All of the projects assessed have a much lower breakeven coal price. Carmichael for example has a breakeven price of $76/t and Watermark is assessed as $71/t.

But breakeven is not the point of the exercise because all that shows is the price at which a coal project can just survive whereas the incentive price is what’s needed to encourage shareholders to invest because they believe a reasonable profit can be earned, and is the price at which banks might provide debt as part of a funding package.

Among the metallurgical projects on the drawing board most are well outside the latest price for the material of $89/t.

Examples include Belvedere (Vale) $156/t. Red Hill (BHP Billiton/Mitsubishi), $147/t. Eagle Downs (Vale) $154/t. Raven in Canada (Itochu) $145/t, and Amaan in Russia (Tigers Realm) $148/t.
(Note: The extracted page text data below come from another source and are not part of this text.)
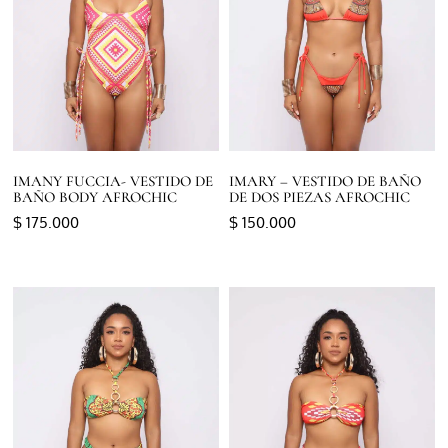
IMANY FUCCIA- VESTIDO DE
IMARY – VESTIDO DE BAÑO
BAÑO BODY AFROCHIC
DE DOS PIEZAS AFROCHIC
$
175.000
$
150.000
Seleccionar opciones
Seleccionar opciones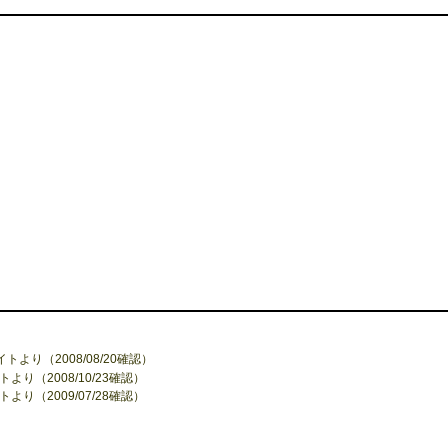
より（2008/08/20確認）
り（2008/10/23確認）
り（2009/07/28確認）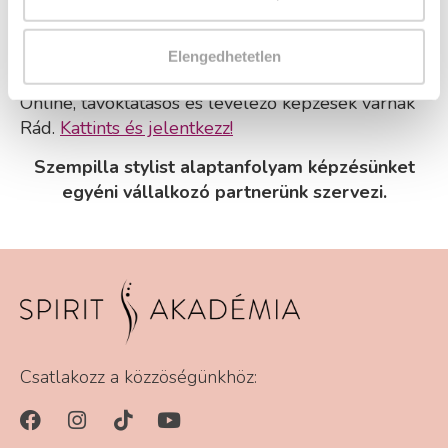
A keresett tanfolyam megszűnt, de
Elengedhetetlen
weboldalunkon rengeteg tanfolyamot találsz!
Online, távoktatásos és levelező képzések várnak
Rád.
Kattints és jelentkezz!
Szempilla stylist alaptanfolyam képzésünket
egyéni vállalkozó partnerünk szervezi.
Csatlakozz a közzöségünkhöz: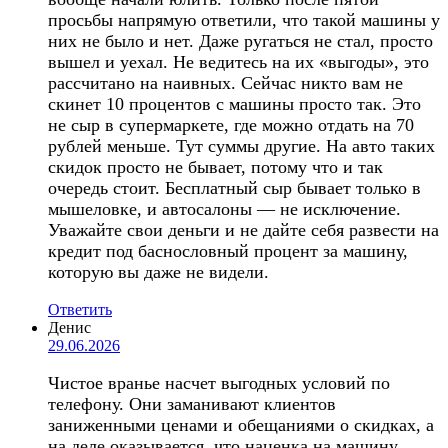
просьбы напрямую ответили, что такой машины у
них не было и нет. Даже ругаться не стал, просто
вышел и уехал. Не ведитесь на их «выгоды», это
рассчитано на наивных. Сейчас никто вам не
скинет 10 процентов с машины просто так. Это
не сыр в супермаркете, где можно отдать на 70
рублей меньше. Тут суммы другие. На авто таких
скидок просто не бывает, потому что и так
очередь стоит. Бесплатный сыр бывает только в
мышеловке, и автосалоны — не исключение.
Уважайте свои деньги и не дайте себя развести на
кредит под баснословный процент за машину,
которую вы даже не видели.
Ответить
Денис
29.06.2026
Чистое вранье насчет выгодных условий по
телефону. Они заманивают клиентов
заниженными ценами и обещаниями о скидках, а
на деле оказывается, что наценка на машину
UBS noted that the retreat from peak coal prices had been caused by a mix of cyclical and “worryingly structural reasons”

“Substantial new supply appears not to be needed in the medium term,” UBS said.

On thermal coal the bank said prices would remain cool with China continuing to “retreat” from the trade (buying less coal) while India’s imports were subject to uncertainty as policies there encouraged domestic coal and other forms of energy.

“Seaborne trade is down from peak levels and we aren’t sure it will recover on at least a five year view, given these developments,” UBS said.

On metallurgical coal the key factor is a structural decline in China’s steel industry.

“The early phase of this retreat last year has resulted in China flooding world markets with crude steel,” UBS said. “All the while China has supported domestic metallurgical coal output.

“We see seaborne (metallurgical) trade flat to 2020 and again don’t see significant new mines needed beyond replacing depletion.”